“I’ll talk to your boss,” Carroll said. “Just tell us what happened, Miss Emily.”
“The man said—”
“Said what?” I asked.
“I don’t like using these words. I know his kind. They beat up on women, yeah.”
“What did he say, Miss Emily?” I asked.
“He said, ‘I want you to sit down and watch this, bitch. Then I’m gonna light you up. Oh, am I gonna light you up.’ That’s when I wet myself. The homeless man come out the bat’room door, and the man in the suit shot him t’rew the face.
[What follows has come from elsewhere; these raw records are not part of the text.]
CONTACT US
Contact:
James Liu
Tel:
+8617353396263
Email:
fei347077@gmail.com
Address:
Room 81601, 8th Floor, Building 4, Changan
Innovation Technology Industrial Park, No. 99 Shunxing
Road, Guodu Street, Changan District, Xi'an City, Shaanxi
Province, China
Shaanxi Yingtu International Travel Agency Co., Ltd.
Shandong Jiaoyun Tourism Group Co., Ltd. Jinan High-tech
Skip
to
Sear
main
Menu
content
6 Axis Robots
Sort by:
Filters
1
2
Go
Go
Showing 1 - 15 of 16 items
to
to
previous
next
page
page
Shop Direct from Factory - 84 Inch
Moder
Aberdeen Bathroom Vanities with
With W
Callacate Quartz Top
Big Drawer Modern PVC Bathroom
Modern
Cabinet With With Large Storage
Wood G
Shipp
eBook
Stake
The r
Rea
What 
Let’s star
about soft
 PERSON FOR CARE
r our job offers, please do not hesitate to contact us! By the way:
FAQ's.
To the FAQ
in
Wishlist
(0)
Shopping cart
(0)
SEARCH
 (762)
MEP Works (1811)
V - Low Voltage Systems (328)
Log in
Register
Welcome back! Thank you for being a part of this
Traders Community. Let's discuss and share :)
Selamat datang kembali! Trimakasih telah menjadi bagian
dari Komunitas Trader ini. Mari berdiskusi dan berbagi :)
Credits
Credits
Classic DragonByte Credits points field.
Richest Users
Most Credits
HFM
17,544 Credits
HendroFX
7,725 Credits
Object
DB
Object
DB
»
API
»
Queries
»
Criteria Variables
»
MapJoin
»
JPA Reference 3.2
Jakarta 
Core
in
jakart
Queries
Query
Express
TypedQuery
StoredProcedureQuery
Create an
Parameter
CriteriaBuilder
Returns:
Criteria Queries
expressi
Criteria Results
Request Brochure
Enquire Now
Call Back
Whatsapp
Then he went after Tee Boy.”
“That’s when you hid in the freeze locker?” I said.
“I couldn’t go out the front ’cause he could see me, so I run down the hallway to go out the back, where my car is at. But the Dumpster guy moved the Dumpster and blocked the door.”
“You could hear from inside the locker?” I said.
“Yes, suh,” she said. “Tee Boy couldn’t understand why the man was mad at him. He kept saying, ‘I ain’t got no truck wit’ you.’ Then there was five or six shots. The man said, ‘How you like that, nigger?’?”
I saw Helen’s cruiser pull up in front. I patted Emily Thibodaux on the back and went into the kitchen. Tee Boy was lying on his side, his face in the shadow of the stove. The wounds were tightly grouped in the center of his chest. The brass on the floor was probably nine-millimeter. The closest shell to the body was six feet away. I realized Helen was standing behind me. “What’s your witness say?” she asked.
“The shooter was asking about Clete,” I said. “He insulted her. She spat in his pie and bragged to the cook about it. Our guy overheard the conversation and went nuts and started shooting.”
“He shot the surveillance cameras, too,” Helen said. She looked at the grouping of the wounds in Tee Boy’s chest and the distance of the shells from the victim. “Think we have a pro?”
“I’m not sure,” I said. “He doesn’t seem to fit.”
“Did you talk to Clete yet?”
“Haven’t had time.”
“This is his late-night hangout when he’s not in the slop chute. That means our guy knows Clete’s routine. Get on it. I’ll do the notification.”
“You know Tee Boy’s family?”
“For twenty years. Tell Clete we want this guy alive.”
* * *
I WENT TO CLETE’S cottage at the motor court. It was still raining, the oak trees dripping with it, the bayou high and yellow, the surface lighted by an arc lamp on the opposite shore. There was a boom of thunder that shook the water out of the trees. I wondered if, out in the darkness, Gideon was on his galleon, waiting to come back into our lives, adding more souls to his vessel of pain and despair.
I banged on Clete’s door. He answered in his boxer shorts and a strap undershirt. “Why don’t you wake me up in the middle of night?” he said.
I stepped inside and shut the door behind me. “I would have waited till morning, but I thought you might be in danger.”
“How?” he said.
I told him every detail of the shooting: the terrorization of the waitress, the homeless man walking into a bullet that blew his brains on the restroom door, the five rounds pumped methodically into Tee Boy’s chest, the colorless eyes of the shooter, the ill-matched three-piece suit, the spit-shined boots, the language the shooter used to degrade Emily Thibodaux. I also told him about Mark Shondell’s attempt to involve his nephew Johnny with the people who wanted to undo nineteenth-century history.
“I can’t process all this,” Clete said. He was sitting on the bed, still in his underwear. “What does Shondell have to do with the Civil War, and how is that connected with the shooting at the café?”
“I don’t know.”
“Okay, forget Shondell for a minute. The shooter sounds like a guy named Delmer Pickins. He works out of Amarillo and Dallas and beats up hookers and does hits most pros won’t deal with. I saw him at Benny Binion’s World Series of Poker a couple of times. But I never talked to him, and he’s got no reason to be looking for me.”
“What do you mean by ‘hits most pros won’t deal with’?”
“He’ll cowboy anyone for five grand. He does revenge hits and takes pictures for the client.”